Forest for the Trees…
Suppose for the sake of defenestration I have a minifilter called
BlackHole that will respond to all Pre-functions that a Minifilter can
hook, and does nothing but return the most basic information to the I/O
manager which is needed to satisify and create the appearance that the
Volume being minifiltered is completely empty, containing no files,
creating the appearance of an empty volume Entirely from within the
minifilters doing.
Now, using FltGetVolumeFromName() / FltAttachVolume() to attach this
minifilter from within the minifilter’s own DriverEntry, I want to
“make appear” out of nowhere a new-and-non-physically-existant Volume
[drive letter] to attach my BlackHole minifilter to it’s IRP stack via
minifilter manager.
From usermode I want a driveletter to appear just as though a new
physical device was added, But with all
access to this volume being serviced entirely from the minifilter.
What is the most simple way for this to happen.
If the minifilter is doing all the responding to the I/O manager (making
the appearance of an empty disk), Does there need to be a Filesystem
device object proper on the IRP stack at all? Does it need to be there
for the mini-filter manager to attach on top of?
Why can I not just create a Device Object and tell I/O manager to route
certain paths to it(and have the minifilter intercept them)? (Why) Do I
need to go through PnP? Where does a (new) IRP stack start to be
created, on the Physical device object? If the minifilter is handling
all the “filesystem-ish” details via the pre-callbacks, Cant I get away
with no functional object? What’s going on in this mess?
Something is just not Geling, I am missing some conceptual piece in the
whole view. It must be right in front of me, but I’m just not seeing the
Forest for the Trees are all in the way.
Please slather with vehement enlightenment.
–joe
Joe,
Are you saying that you have tried this (create a device object in DriverEntry, add a symbolic link to it to create the DOS device, register the new device object as a filesystem and then let minifilter attach) and it didn’t work ? Or are you asking whether it will work?
If the former it would be interesting to know what you are seeing, if the latter my guess is that it should work.
FWIW, I think you would be much, much easier to write a complete filesystem, particularly when you come to things like file system caching.
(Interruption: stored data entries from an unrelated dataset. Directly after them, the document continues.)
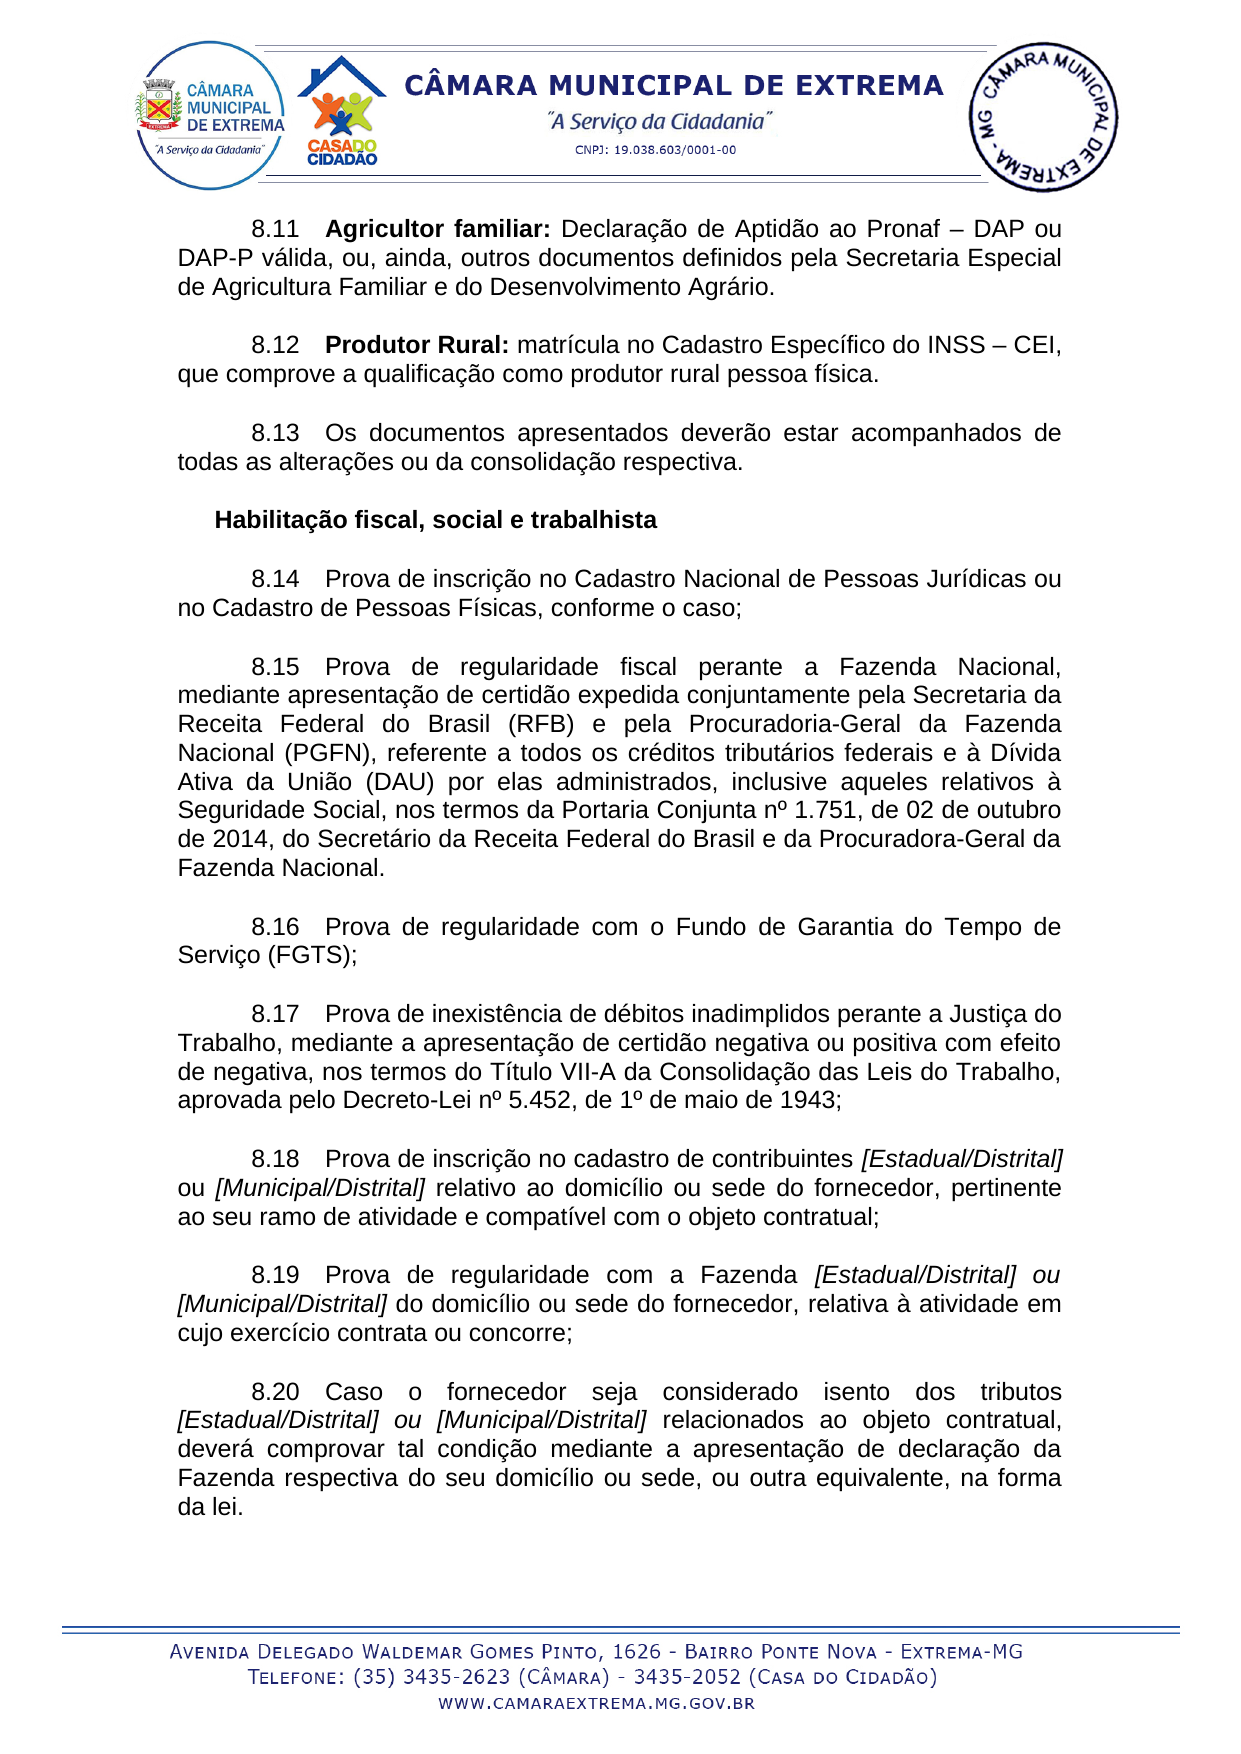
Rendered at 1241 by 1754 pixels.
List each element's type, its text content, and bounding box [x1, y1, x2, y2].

list Prova de regularidade com a Fazenda [Estadual/Distrital] ou [Municipal/Distrital] do domicílio ou sede do fornecedor, relativa à atividade em cujo exercício contrata ou concorre; [177, 1260, 1063, 1346]
list Agricultor familiar: Declaração de Aptidão ao Pronaf – DAP ou DAP-P válida, ou, ainda, outros documentos definidos pela Secretaria Especial de Agricultura Familiar e do Desenvolvimento Agrário. [177, 214, 1063, 300]
list Prova de regularidade com o Fundo de Garantia do Tempo de Serviço (FGTS); [177, 911, 1063, 969]
list Prova de inexistência de débitos inadimplidos perante a Justiça do Trabalho, mediante a apresentação de certidão negativa ou positiva com efeito de negativa, nos termos do Título VII-A da Consolidação das Leis do Trabalho, aprovada pelo Decreto-Lei nº 5.452, de 1º de maio de 1943; [177, 999, 1063, 1114]
list Os documentos apresentados deverão estar acompanhados de todas as alterações ou da consolidação respectiva. [177, 418, 1063, 475]
list Caso o fornecedor seja considerado isento dos tributos [Estadual/Distrital] ou [Municipal/Distrital] relacionados ao objeto contratual, deverá comprovar tal condição mediante a apresentação de declaração da Fazenda respectiva do seu domicílio ou sede, ou outra equivalente, na forma da lei. [177, 1376, 1063, 1520]
list Prova de inscrição no cadastro de contribuintes [Estadual/Distrital] ou [Municipal/Distrital] relativo ao domicílio ou sede do fornecedor, pertinente ao seu ramo de atividade e compatível com o objeto contratual; [177, 1144, 1063, 1230]
picture [124, 30, 1123, 221]
list Produtor Rural: matrícula no Cadastro Específico do INSS – CEI, que comprove a qualificação como produtor rural pessoa física. [177, 330, 1063, 388]
list Prova de regularidade fiscal perante a Fazenda Nacional, mediante apresentação de certidão expedida conjuntamente pela Secretaria da Receita Federal do Brasil (RFB) e pela Procuradoria-Geral da Fazenda Nacional (PGFN), referente a todos os créditos tributários federais e à Dívida Ativa da União (DAU) por elas administrados, inclusive aqueles relativos à Seguridade Social, nos termos da Portaria Conjunta nº 1.751, de 02 de outubro de 2014, do Secretário da Receita Federal do Brasil e da Procuradora-Geral da Fazenda Nacional. [177, 651, 1063, 881]
list Prova de inscrição no Cadastro Nacional de Pessoas Jurídicas ou no Cadastro de Pessoas Físicas, conforme o caso; [177, 564, 1063, 621]
text Habilitação fiscal, social e trabalhista [214, 505, 1063, 534]
picture [46, 1615, 1194, 1724]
Others have said, and I’d heartily agree, that ijn the long run writing a filesystem is easier than writing a filter - you are in control rather than being involved at the edges.
Rod
Steading System Software
“Kozak, Joe” wrote in message news:xxxxx@ntfsd…
Forest for the Trees…
Suppose for the sake of defenestration I have a minifilter called BlackHole that will respond to all Pre-functions that a Minifilter can hook, and does nothing but return the most basic information to the I/O manager which is needed to satisify and create the appearance that the Volume being minifiltered is completely empty, containing no files, creating the appearance of an empty volume Entirely from within the minifilters doing.
Now, using FltGetVolumeFromName() / FltAttachVolume() to attach this minifilter from within the minifilter’s own DriverEntry, I want to “make appear” out of nowhere a new-and-non-physically-existant Volume [drive letter] to attach my BlackHole minifilter to it’s IRP stack via minifilter manager.
From usermode I want a driveletter to appear just as though a new physical device was added, But with all
access to this volume being serviced entirely from the minifilter.
What is the most simple way for this to happen.
If the minifilter is doing all the responding to the I/O manager (making the appearance of an empty disk), Does there need to be a Filesystem device object proper on the IRP stack at all? Does it need to be there for the mini-filter manager to attach on top of?
Why can I not just create a Device Object and tell I/O manager to route certain paths to it(and have the minifilter intercept them)? (Why) Do I need to go through PnP? Where does a (new) IRP stack start to be created, on the Physical device object? If the minifilter is handling all the “filesystem-ish” details via the pre-callbacks, Cant I get away with no functional object? What’s going on in this mess?
Something is just not Geling, I am missing some conceptual piece in the whole view. It must be right in front of me, but I’m just not seeing the Forest for the Trees are all in the way.
Please slather with vehement enlightenment.